Der kleine Apollon, 2008, Öl auf Platte, 150 x 150 cm
 

Clemens Kindermann
Zwischen Nähe und Distanz

im Freilichtmuseum Ensemble Gerersdorf
vom 7. Mai bis 12. Juni 2016


 

Clemens Kindermann

Clemens Kindermann wurde am 14. September 1977 in Wien geboren. Seine Begabung wurde ihm bereits in die Wiege gelegt: sein Vater Gustav Kindermann war Grafiker, Designer, Zeichner und Maler mit künstlerischen Wurzeln bis ins 18. Jahrhundert zurück, seine Mutter Carola Kindermann, geb. Grand, ist leidenschaftliche Malerin. So ist es kein Wunder, dass bereits in frühesten Jahren kaum ein Stück Papier oder gar eine Hauswand vor seinen künstlerischen Ambitionen sicher war. In der Volks- und Mittelschule reüssiert er durch Comics und Karikaturen, in der Folge interessiert ihn mehr und mehr das Malen.

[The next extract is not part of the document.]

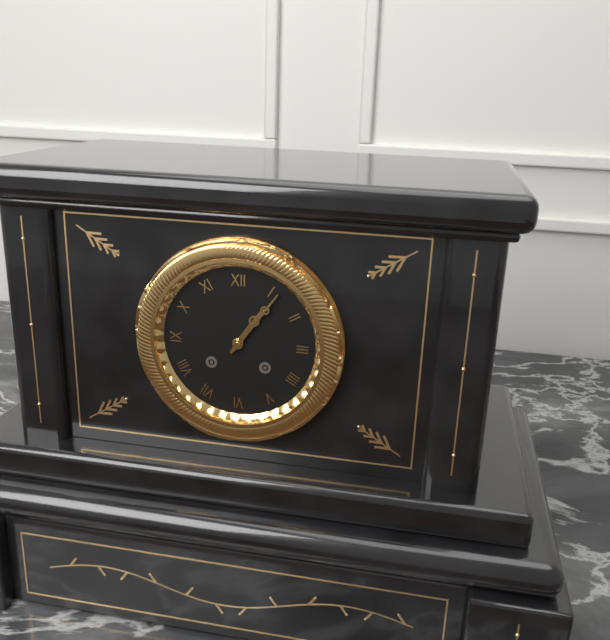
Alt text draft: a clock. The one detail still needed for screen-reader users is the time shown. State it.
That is 1:06
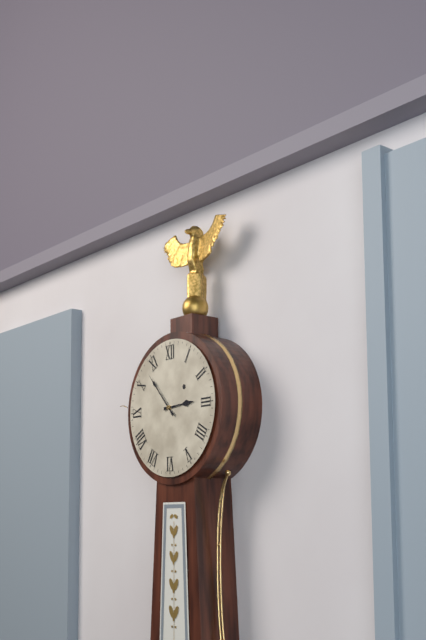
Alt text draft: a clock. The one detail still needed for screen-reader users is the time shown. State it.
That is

Gleichzeitig zu seinen humoristischen Zeichnungen fertigt er leuchtkräftige Gouachen an, bei denen er besonders Wert auf Plastizität und Detailtreue legt. Meist sind es Stillleben, Porträts und Akte, die mitunter konstruktivistische oder surrealistische Elemente enthalten. Die Farben sind häufig expressiv verfremdet, Dreidimensionalität ist ihm wichtig. Plastizität und Plakativität geben hier einander die Hand.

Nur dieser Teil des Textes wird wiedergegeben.